(Vatican Radio) Pope Francis’ Apostolic Visit to Colombia was presented to the press on Friday at the Holy See Press Office.
Starting on 6th and ending on 11th September, in the footsteps of Pope Paul VI and Pope Saint John Paul II who travelled to Colombia in 1964 and in 1986 respectively, this will be Francis’ 20th journey abroad
It will not be the first time Jorge Bergoglio visits Colombia as he was there as a priest in the 1970s and twice as a Bishop and member of the Latin American Episcopal Conference - CELAM.
As was noted at the press conference, it is inevitable that the eyes of the world view this visit through a political perspective as the Colombian people commit to push forward a peace process.

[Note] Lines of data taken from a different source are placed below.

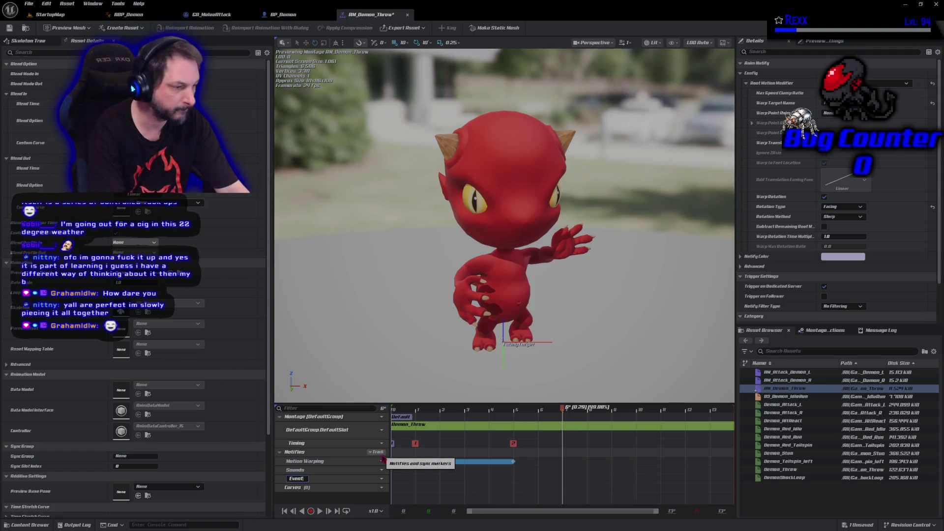
pyautogui.write('s')
pyautogui.press('Return')
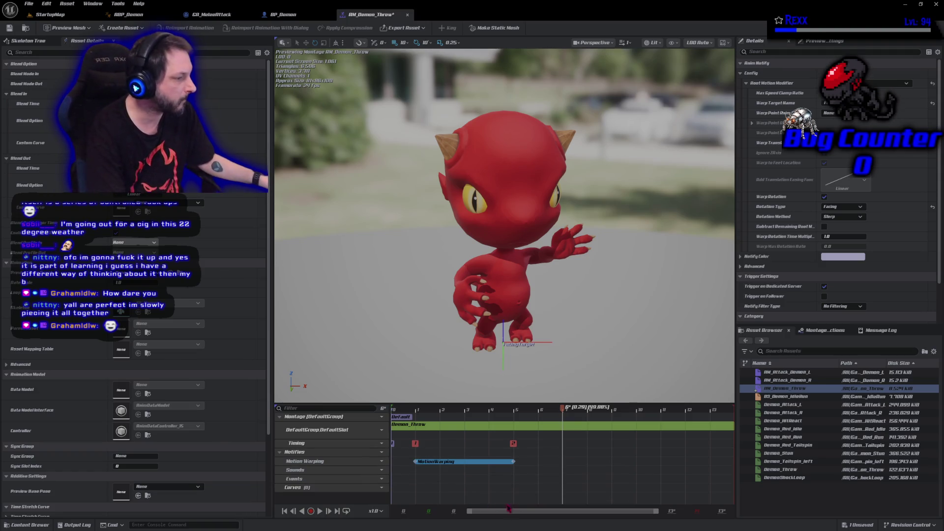
pyautogui.click(637, 483)
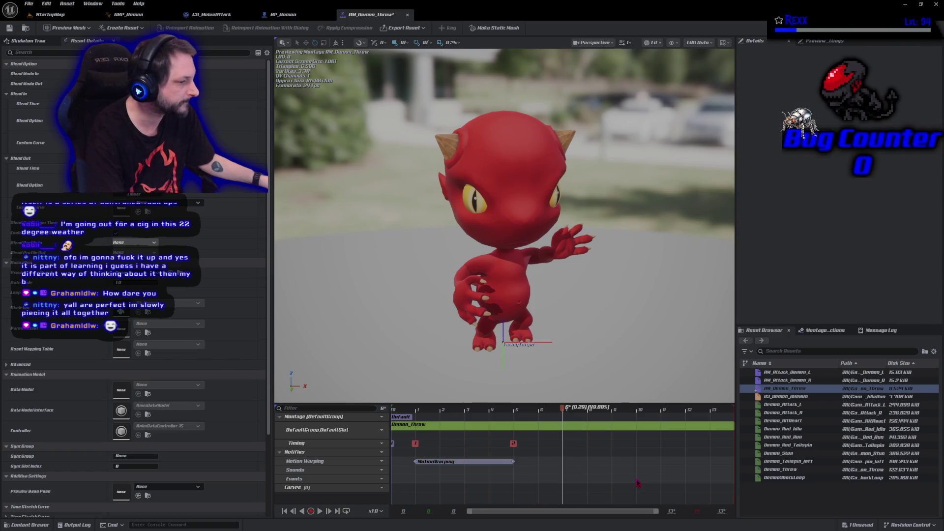
pyautogui.rightClick(637, 483)
# Place an AM_MontageEvent notify on the Events track with the Montage > Attack event tag
pyautogui.moveTo(651, 494)
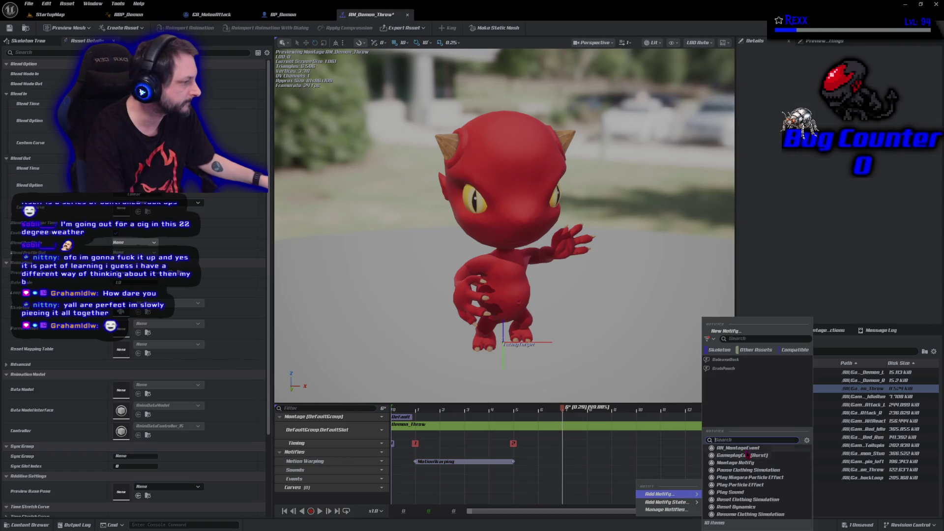
pyautogui.click(747, 448)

The government, in fact, signed an agreement with the FARC rebel group in November last year following 52 years of conflict which has left 260,000 people dead, 60,000 unaccounted for, and over 7 million displaced.
Thus, the papal visit comes at a key moment in the peace process which has been strongly supported by the Catholic Church and by the Pope himself.

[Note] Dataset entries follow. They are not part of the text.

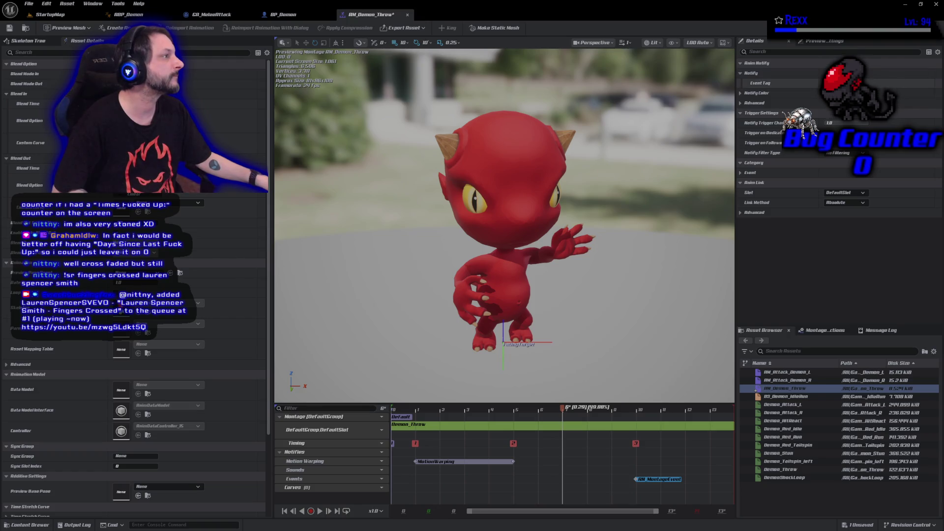
pyautogui.click(846, 83)
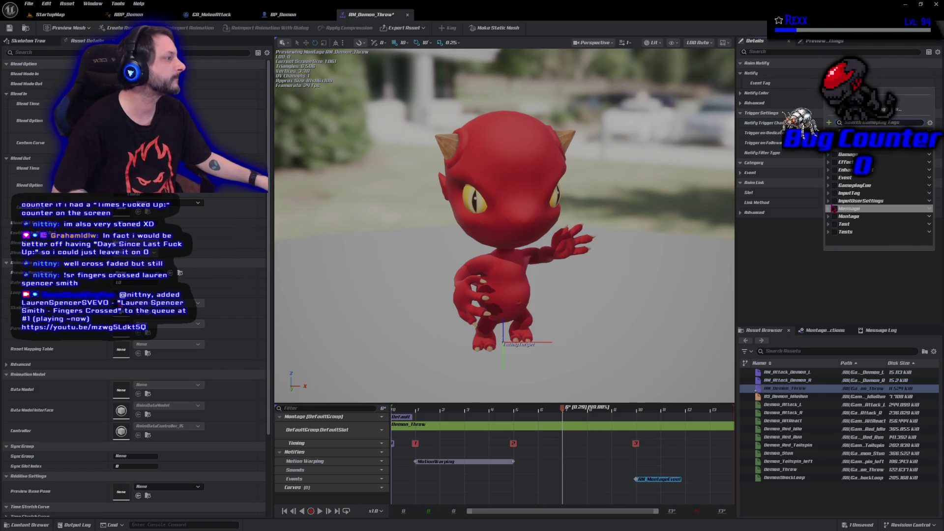
pyautogui.click(829, 216)
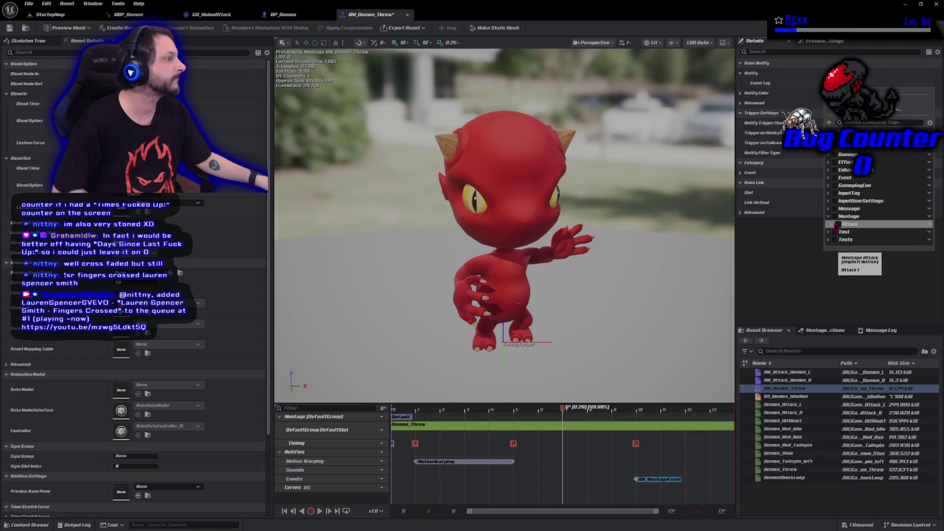
pyautogui.click(834, 224)
pyautogui.click(784, 241)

But Holy See Press Office Director, Greg Burke, stressed that as always, the Pope’s visit is of a purely pastoral nature, and that he is travelling to the overwhelmingly Catholic country to bring the message of the Gospel to his flock and to encourage Colombians on their journey of faith and reconciliation.

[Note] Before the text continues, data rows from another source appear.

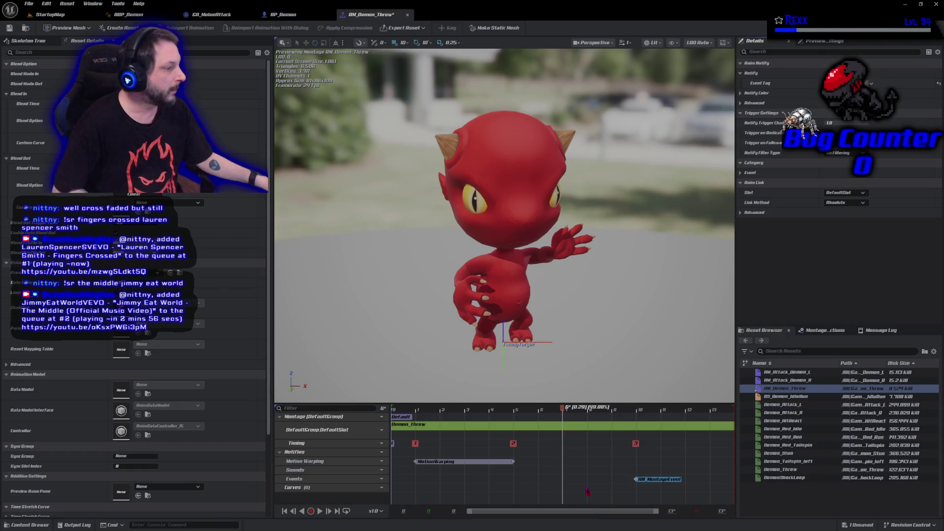
# Add a Play Sound notify using SFX_Swipe on the Sounds track and save the montage
pyautogui.rightClick(613, 476)
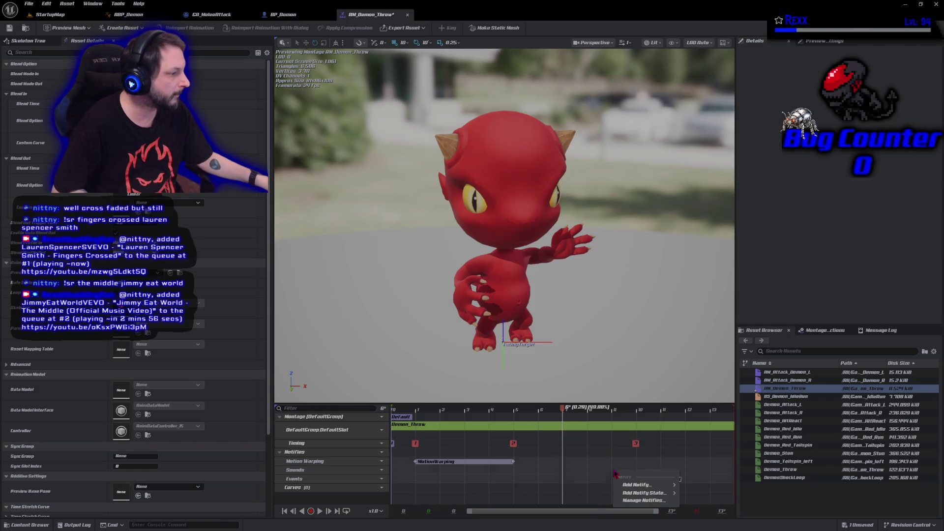
pyautogui.moveTo(641, 484)
pyautogui.click(704, 492)
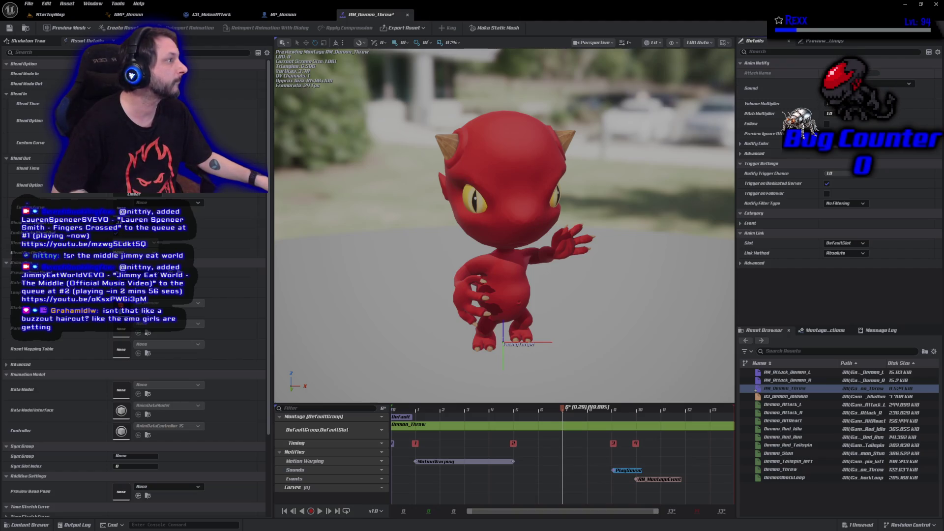
pyautogui.click(866, 84)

During the five-day visit Pope Francis will visit four cities making day trips from the capital Bogotà where he will be based, to Villavicencio, Medellin and Cartagena.
As always he will be meeting with political and with Church leaders, but also with groups of victims, with families, with disabled people, with poor people, with former guerrillas, with his brother bishops, with CELAM as well as with priests, nuns, religious and laypeople.
In Villavicencio he will beatify two Catholic priests killed during the conflict and in Cartagena he will pray at the Church of St. Peter Claver.
Francis will preside over Mass in all four cities and his discourses and homilies are expected to touch on issues that are particularly poignant to Colombians such as the care for creation, the power of reconciliation, the defense of life and the upholding of human dignity and rights.